I had a bit of leftover cream sitting in the fridge about to pass it’s use by date and couldn’t for the life of me think what to do with it; I had been planning on baking some pain au lait and then I had a thought – why not use cream in place of the milk? I wasn’t entirely sure how well it would work, whether the cream would make the bread too heavy, but I gave it a go regardless and was incredibly pleased by the result.
The rolls were a little denser than traditional pain au lait, but still turned out incredibly soft and were utterly delicious – rich, light and slightly sweet; flavourful enough to enjoy on their own, but equally delicious split and filled with jam, toasted and buttered, or, my favourite, dipped in to thick hot chocolate. Damian rapidly devoured three of them as soon as I was done taking photographs (I nabbed one as soon as they were cool enough to handle… though in my defense it was a wonky one…). I don’t know whether any of you have ever tried Jamaican hard dough bread before, but these very much reminded me of that – rich, dense, chewy, soft and slightly sweet.
They are fairly simple to make, though the dough is quite soft and sticky at first; give it a few minutes of kneading though and it stops sticking to your fingers, develops a smooth skin and becomes silky and elastic (though still quite soft). You will need to start the day before you want to bake the rolls as the dough needs to be left to rise in the fridge overnight, this allows it to rise slowly, which develops a better flavour, and to firm up a bit so it is easier to shape. They stay soft for a good few days in an airtight container but do need to be warmed through before serving; either pop them in a low oven for 5-10 minutes or split and toast them.
- 300g (2 + ½ cups) strong white bread flour
- 4g (1 tsp) fast action yeast
- 1tsp salt
- 40g (3 tbsp) caster (superfine) sugar
- 200ml (3/4 cup + 1 tbsp) double cream (heavy or whipping)
- 60-100ml (1/4 cup - scant ½ cup) warm water
- 1 egg, beaten with 1 tbsp water, to glaze
- Start the day before you want to bake.
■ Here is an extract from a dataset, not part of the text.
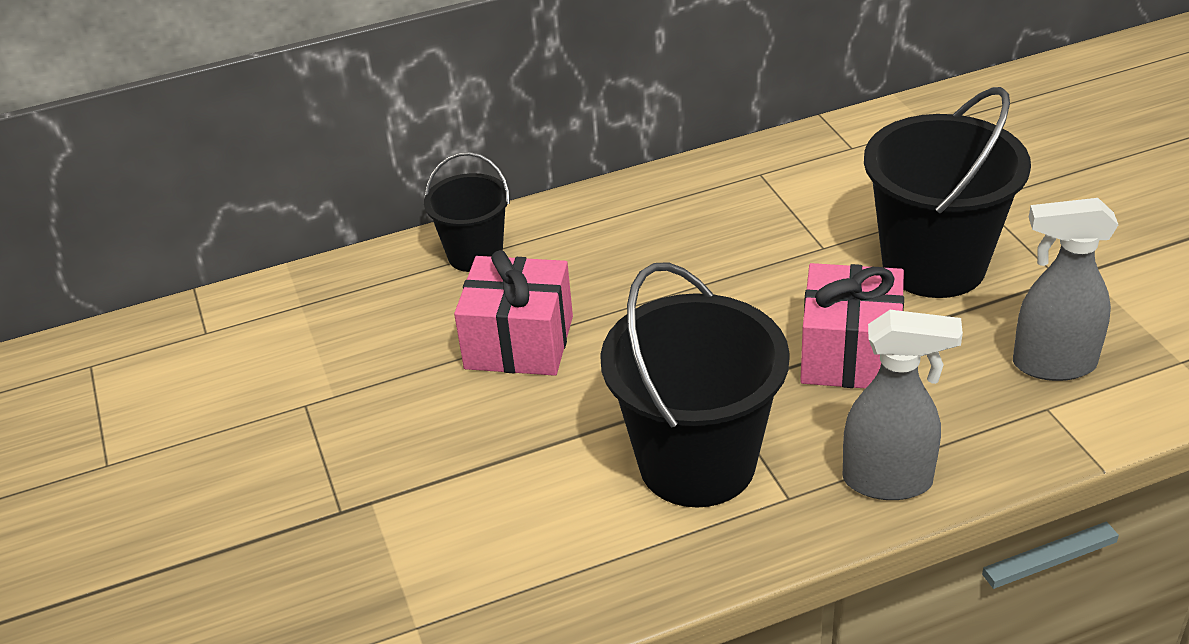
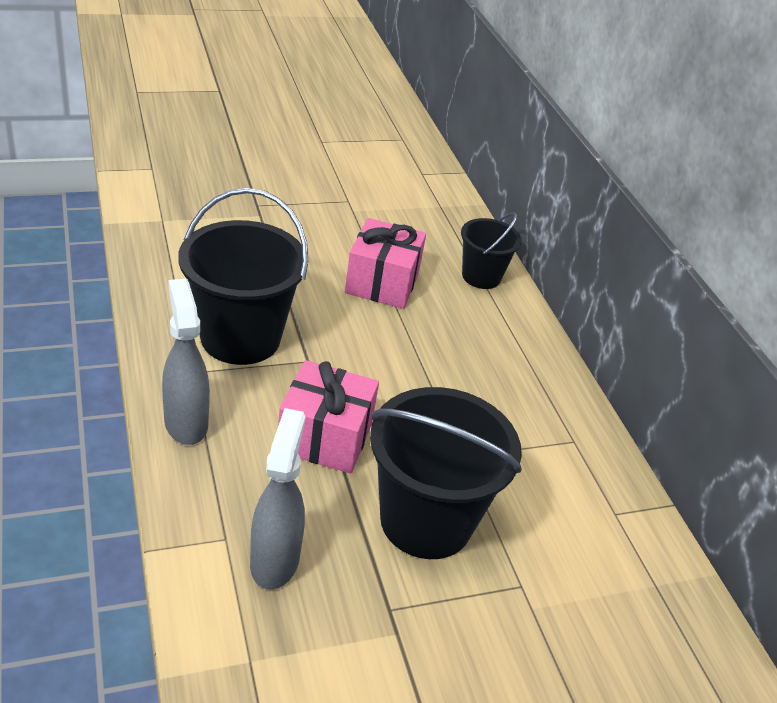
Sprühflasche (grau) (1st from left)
Place the flour in a large bowl and add the yeast to one side and the salt and sugar to the other. Mix in the cream and enough water to make a soft, sticky (but not wet) dough. Be aware that it may look a little dry at first but as you begin to knead it it will become stickier so don't add too much water straight away.
- Turn the dough out on to an un-floured surface and knead for about 10 minutes until the dough has become elastic and formed a smooth skin, it will be quite sticky at first, but as you knead it will become smooth and supple.
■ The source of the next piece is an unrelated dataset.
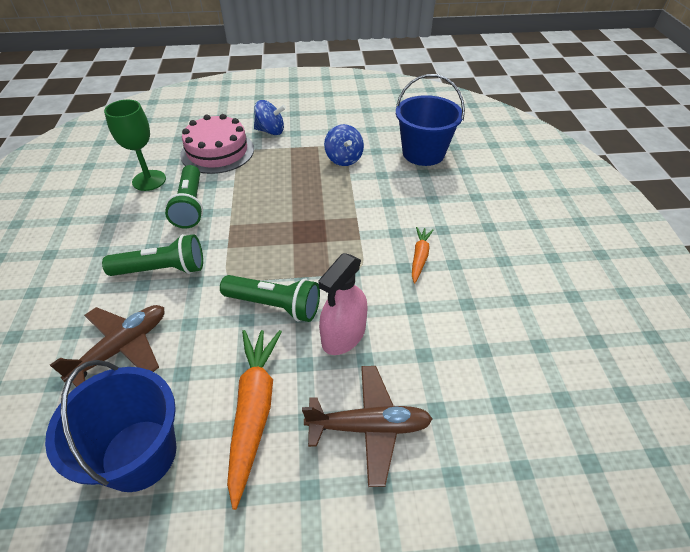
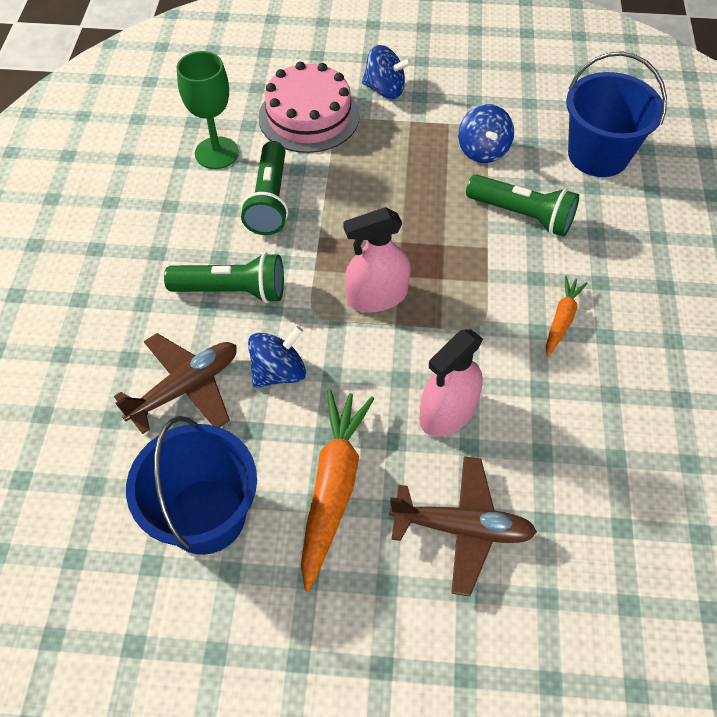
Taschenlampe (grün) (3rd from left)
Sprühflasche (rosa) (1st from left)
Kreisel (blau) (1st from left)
- Place the dough in a large bowl, cover, and refrigerate overnight, this will allow it to firm up a little.
- The following day, remove the dough from the fridge and allow to sit at room temperature for half an hour or so to warm up a little. Line a baking sheet with greaseproof paper or a silicone liner. Give the dough a very brief knead then divide it into 10 equal pieces.
- Shape each piece into a ball then roll them out on a lightly floured surface into a disc about 10cm (4in) wide. Roll the disc up tightly into a batard, roll from either end so that the centre is fatter, pinch the seam tightly to seal and then use your hands to neaten it - it should be fat in the centre and slightly pointed at either end.
- Place the shaped rolls seam side down on the baking sheet, making sure that they are well spaced apart. Loosely cover with a clean plastic bag (making sure that it doesn't touch the dough), or with oiled clingfilm. Leave to rise for about 45 minutes until puffy and the dough springs back slowly when you poke it with a finger, if it springs back quickly then it needs a little longer. (They don't rise as much as standard bread dough so don't expect them to quite double in size).
- Meanwhile heat the oven to 190C/375F/gas mark 5. Once the buns have risen, gently brush them with egg wash then use a sharp pair of scissors to make about 6 diagonal cuts on the top of each bun in a zig zag pattern.
- Bake for 12-15 minutes until golden and the internal temperature registers as 94C/200F (or a skewer inserted into the centre comes out clean). Transfer to a wire rack to cool, store in an airtight container, best served warm.